Posted on 10/16/2017 by Roger Marks

The Occupational Health and Safety Administration (OSHA) recently shared a preliminary list of the top 10 most commonly cited OSHA work safety standards in 2017. Every year, this Top 10 list gives us some clarity on OSHA inspection and enforcement priorities, as well as options for improving safety at our facilities.


#1 Fall Protection—General Requirements
[29 CFR 1926.501]

6,072 violations 

Fall protection, the perennial chart-topper among OSHA’s most common violations, is a leading cause of workplace injuries and fatalities in both the construction and general industry sectors. While violations of general fall protection requirements top this list every year, fall protection training requirements made the list for the first time in 2017 (see #9).

In January 2017, OSHA’s 500-page Walking and Working Surfaces Final Rule took effect. The Final Rule introduced new, bolstered standards for fall arrest systems and preventing trips, new OSHA safety training rules, updated PPE requirements, updated rules for ladders and scaffolding, and more.


#2 Hazard Communication (HazCom)
[29 CFR 1910.1200]

4,176 violations

New OSHA GHS HazCom rules for labeling hazardous chemicals in the workplace are now in effect, and mandatory compliance started in June 2015. Typical violations in this area include failure to provide HazCom training for employees [29 CFR 1910.1200(h)(1)] and failure to implement a hazard communication program [29 CFR 1910.1200(e)(1)].

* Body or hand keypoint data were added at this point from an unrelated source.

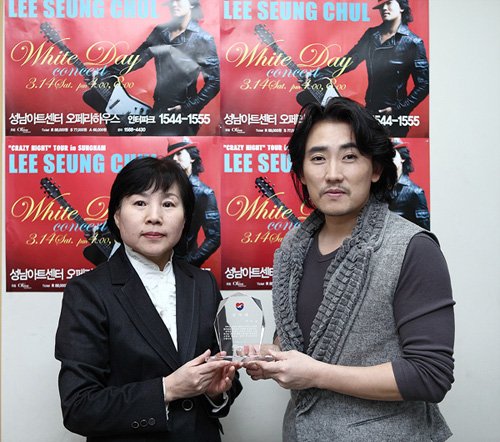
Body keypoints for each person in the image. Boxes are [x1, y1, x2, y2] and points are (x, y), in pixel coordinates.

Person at [246, 97, 454, 441]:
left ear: (375, 169)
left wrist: (315, 373)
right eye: (318, 158)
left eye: (350, 156)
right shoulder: (292, 248)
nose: (333, 173)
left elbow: (430, 375)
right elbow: (304, 339)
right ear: (302, 173)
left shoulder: (412, 247)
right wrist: (276, 355)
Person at [55, 157, 241, 442]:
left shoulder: (203, 284)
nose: (154, 217)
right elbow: (79, 407)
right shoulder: (87, 292)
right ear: (117, 216)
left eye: (168, 204)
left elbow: (226, 371)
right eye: (140, 203)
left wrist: (216, 393)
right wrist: (167, 389)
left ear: (185, 219)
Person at [309, 0, 429, 137]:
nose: (384, 8)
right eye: (381, 5)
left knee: (390, 150)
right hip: (370, 111)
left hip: (394, 116)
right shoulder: (372, 35)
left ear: (402, 7)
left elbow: (424, 84)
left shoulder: (413, 42)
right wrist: (316, 75)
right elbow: (350, 61)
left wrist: (397, 109)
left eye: (389, 3)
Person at [103, 0, 220, 135]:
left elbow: (214, 81)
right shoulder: (160, 31)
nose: (174, 5)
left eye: (179, 1)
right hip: (158, 108)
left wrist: (187, 108)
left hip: (182, 114)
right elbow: (137, 59)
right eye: (172, 1)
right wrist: (106, 73)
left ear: (191, 3)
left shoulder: (203, 38)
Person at [167, 137, 221, 266]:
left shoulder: (204, 193)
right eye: (171, 156)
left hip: (184, 264)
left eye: (179, 154)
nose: (174, 159)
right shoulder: (163, 188)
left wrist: (189, 263)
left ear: (192, 157)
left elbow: (214, 237)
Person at [389, 139, 430, 229]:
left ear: (402, 158)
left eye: (392, 155)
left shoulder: (415, 192)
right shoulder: (378, 190)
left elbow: (424, 229)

Have questions about how GHS labeling affects 49 CFR hazmat compliance? Check out these online courses designed to satisfy OSHA’s HazCom training requirement at 29 CFR 1910.1200(h).

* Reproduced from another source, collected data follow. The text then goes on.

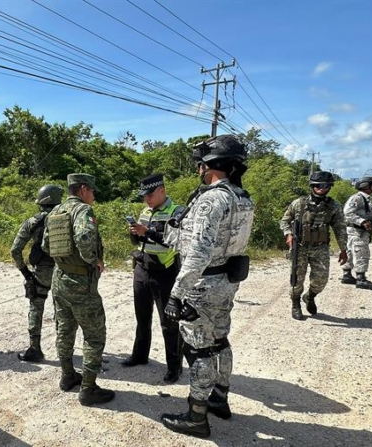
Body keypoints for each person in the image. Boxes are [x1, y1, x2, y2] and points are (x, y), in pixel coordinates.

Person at [159, 135, 254, 439]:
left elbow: (198, 252)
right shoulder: (242, 197)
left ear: (210, 165)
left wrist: (176, 293)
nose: (198, 169)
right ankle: (220, 398)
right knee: (220, 340)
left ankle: (196, 417)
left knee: (198, 349)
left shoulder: (211, 199)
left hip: (201, 284)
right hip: (227, 281)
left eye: (201, 164)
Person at [41, 173, 114, 406]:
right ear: (83, 190)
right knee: (94, 335)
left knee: (65, 329)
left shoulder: (55, 211)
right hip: (81, 282)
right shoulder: (82, 211)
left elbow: (45, 245)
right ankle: (89, 389)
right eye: (91, 191)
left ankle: (67, 376)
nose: (93, 196)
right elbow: (84, 237)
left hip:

For employees: Hazard Communication Online
For managers: Managing Hazard Communication Online
 

#3 Scaffolding
[29 CFR 1926.451]

3,288 violations

At number 3 on the list are violations of OSHA’s scaffolding requirements for the construction industry found at 29 CFR 1926.451. Scaffolding—along with fall protection and ladders—are all areas addressed in OSHA’s Walking and Working Surfaces Final Rule.

#4 Respiratory Protection
[29 CFR 1910.134]

3,097 violations

OSHA estimates that 5 million US workers are required to wear respirators to protect them from harmful chemicals, dusts, vapors, and low-oxygen environments. Common respirator-related violations include failure to provide annual training and failure to put in place a respirator training or fitting program before distributing respirators for employees to use.

The Respiratory Protection Online Course guides employees through OSHA requirements for selecting, fitting, using, and maintaining respirators in the workplace. The online course is designed to satisfy OSHA’s respiratory protection training requirement at 29 CFR 1910.134.


#5 Lockout/Tagout
[29 CFR 1910.147]
2,877 violations

Also known as the “control of hazardous energy” standard, OSHA’s lockout/tagout (LOTO) rules cover the service and maintenance of machinery to prevent unexpected start-up or movement while an employee is working on the machine.

Need help training employees on the crucial lockout/tagout rules? The Lockout/Tagout Online Course will provide your staff with an understanding of the dangers associated with unexpected start-up and release of stored energy. The course also covers a step-by-step guide to lockout/tagout.


#6 Ladders
[29 CFR 1926.1053]

2,241 violations

Up one spot from last year, OSHA ladder safety violations include mistakes like using the top rung of a ladder as a step. [1926.1053(b)(13)]


#7. Powered Industrial Trucks (Forklifts)
[29 CFR 1910.178]

2,126 violations

Falling one spot from last year are violations of OSHA’s safety standards for Powered Industrial Trucks, a.k.a “forklifts.” Training of forklift operators, required at 1910.178(l)(6), is a commonly cited violation under this Standard.


#8 Machine Guarding
[29 CFR 1910.212]

1,933 violations

Protecting employees from injuries due to moving parts on machines is a crucial responsibility at general industry and construction workplaces. Machine guards must be in place under OSHA rules to protect workers from rotating parts, in-going “nip points”, and flying chips and sparks. Learn more about the machine guarding requirements here.


New! #9 Fall Protection—Training Requirements
[29 CFR 1926.503]

1,523 violations

Making the list for the first time in 2017 is fall protection training requirements for the construction industry. OSHA’s Walking and Working Surfaces Final Rule added many new requirements, including rules for employee training.


#10 Electrical—Wiring methods
[29 CFR 1910.305]

1.405 violations

For the second year in a row, electrical wiring violations dropped one spot on the list.